• **MATERIAL PROVIDED**
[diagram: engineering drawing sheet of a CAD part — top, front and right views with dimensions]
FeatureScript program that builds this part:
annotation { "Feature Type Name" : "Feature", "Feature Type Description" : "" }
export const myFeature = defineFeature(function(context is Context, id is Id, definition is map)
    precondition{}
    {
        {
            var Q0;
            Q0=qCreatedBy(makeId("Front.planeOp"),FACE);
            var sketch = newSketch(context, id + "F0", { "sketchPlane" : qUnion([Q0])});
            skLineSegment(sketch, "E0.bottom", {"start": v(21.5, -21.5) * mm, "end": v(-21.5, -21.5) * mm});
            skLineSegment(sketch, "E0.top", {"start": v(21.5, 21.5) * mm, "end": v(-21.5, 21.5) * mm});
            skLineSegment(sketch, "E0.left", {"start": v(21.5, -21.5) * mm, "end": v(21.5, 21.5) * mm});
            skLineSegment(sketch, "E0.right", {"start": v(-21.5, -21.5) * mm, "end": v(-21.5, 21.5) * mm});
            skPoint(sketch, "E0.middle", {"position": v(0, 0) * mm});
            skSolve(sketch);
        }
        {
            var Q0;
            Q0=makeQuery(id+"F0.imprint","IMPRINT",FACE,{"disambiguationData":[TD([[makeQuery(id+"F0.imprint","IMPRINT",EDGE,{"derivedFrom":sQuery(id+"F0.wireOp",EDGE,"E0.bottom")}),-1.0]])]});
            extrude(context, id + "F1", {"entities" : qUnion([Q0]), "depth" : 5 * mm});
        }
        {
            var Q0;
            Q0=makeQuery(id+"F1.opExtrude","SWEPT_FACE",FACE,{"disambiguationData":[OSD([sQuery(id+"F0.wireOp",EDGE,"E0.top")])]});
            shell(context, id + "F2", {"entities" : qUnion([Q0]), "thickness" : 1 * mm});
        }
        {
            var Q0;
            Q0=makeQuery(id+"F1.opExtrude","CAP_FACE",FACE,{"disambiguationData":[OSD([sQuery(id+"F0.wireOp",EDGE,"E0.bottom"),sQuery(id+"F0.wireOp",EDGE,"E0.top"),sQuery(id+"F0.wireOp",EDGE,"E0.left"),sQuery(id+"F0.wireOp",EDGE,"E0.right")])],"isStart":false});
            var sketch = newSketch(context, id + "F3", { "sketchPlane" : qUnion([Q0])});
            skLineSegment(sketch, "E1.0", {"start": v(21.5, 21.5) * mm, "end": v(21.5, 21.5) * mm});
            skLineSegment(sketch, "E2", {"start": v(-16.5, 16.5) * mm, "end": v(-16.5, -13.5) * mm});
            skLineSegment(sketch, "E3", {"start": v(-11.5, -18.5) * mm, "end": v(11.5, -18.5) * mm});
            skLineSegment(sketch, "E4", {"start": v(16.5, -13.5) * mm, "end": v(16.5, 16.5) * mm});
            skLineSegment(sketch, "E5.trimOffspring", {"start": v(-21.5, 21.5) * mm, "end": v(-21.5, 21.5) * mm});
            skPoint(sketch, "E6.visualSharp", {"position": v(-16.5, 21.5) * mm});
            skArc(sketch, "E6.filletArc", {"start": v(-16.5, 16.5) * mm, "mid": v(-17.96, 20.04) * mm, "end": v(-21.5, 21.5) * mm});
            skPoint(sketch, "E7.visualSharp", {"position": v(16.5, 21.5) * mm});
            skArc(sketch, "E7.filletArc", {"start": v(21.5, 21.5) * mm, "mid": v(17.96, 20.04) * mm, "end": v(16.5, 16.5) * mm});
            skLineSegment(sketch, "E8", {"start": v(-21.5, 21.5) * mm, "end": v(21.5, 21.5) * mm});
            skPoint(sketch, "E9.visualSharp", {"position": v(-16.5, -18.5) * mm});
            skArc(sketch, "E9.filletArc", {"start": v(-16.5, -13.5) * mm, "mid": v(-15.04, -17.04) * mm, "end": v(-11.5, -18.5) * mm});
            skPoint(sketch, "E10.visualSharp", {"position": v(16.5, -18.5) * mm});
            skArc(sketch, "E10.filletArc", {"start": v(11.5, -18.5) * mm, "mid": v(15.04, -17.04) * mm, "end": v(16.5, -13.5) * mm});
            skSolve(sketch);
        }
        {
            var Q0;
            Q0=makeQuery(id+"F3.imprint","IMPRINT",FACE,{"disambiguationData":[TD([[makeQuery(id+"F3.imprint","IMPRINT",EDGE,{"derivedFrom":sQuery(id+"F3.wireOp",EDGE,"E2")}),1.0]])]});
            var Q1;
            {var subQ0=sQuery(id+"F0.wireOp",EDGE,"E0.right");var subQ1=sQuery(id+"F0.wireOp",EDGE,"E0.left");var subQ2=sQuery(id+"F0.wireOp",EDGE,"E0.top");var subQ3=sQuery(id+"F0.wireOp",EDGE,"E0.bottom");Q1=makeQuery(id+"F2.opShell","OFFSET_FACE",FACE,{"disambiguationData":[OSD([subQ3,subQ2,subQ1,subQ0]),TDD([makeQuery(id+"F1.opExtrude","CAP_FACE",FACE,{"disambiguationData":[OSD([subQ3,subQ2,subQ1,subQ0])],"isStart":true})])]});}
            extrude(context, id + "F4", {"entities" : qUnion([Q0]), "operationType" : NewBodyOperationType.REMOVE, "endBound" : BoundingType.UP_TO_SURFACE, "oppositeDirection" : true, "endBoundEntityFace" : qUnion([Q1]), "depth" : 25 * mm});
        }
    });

• **EXERCISE DETAILS**
Show every line of the data that contains the string "isStart".

• **TASK SOLUTION**
            Q0=makeQuery(id+"F1.opExtrude","CAP_FACE",FACE,{"disambiguationData":[OSD([sQuery(id+"F0.wireOp",EDGE,"E0.bottom"),sQuery(id+"F0.wireOp",EDGE,"E0.top"),sQuery(id+"F0.wireOp",EDGE,"E0.left"),sQuery(id+"F0.wireOp",EDGE,"E0.right")])],"isStart":false});
            {var subQ0=sQuery(id+"F0.wireOp",EDGE,"E0.right");var subQ1=sQuery(id+"F0.wireOp",EDGE,"E0.left");var subQ2=sQuery(id+"F0.wireOp",EDGE,"E0.top");var subQ3=sQuery(id+"F0.wireOp",EDGE,"E0.bottom");Q1=makeQuery(id+"F2.opShell","OFFSET_FACE",FACE,{"disambiguationData":[OSD([subQ3,subQ2,subQ1,subQ0]),TDD([makeQuery(id+"F1.opExtrude","CAP_FACE",FACE,{"disambiguationData":[OSD([subQ3,subQ2,subQ1,subQ0])],"isStart":true})])]});}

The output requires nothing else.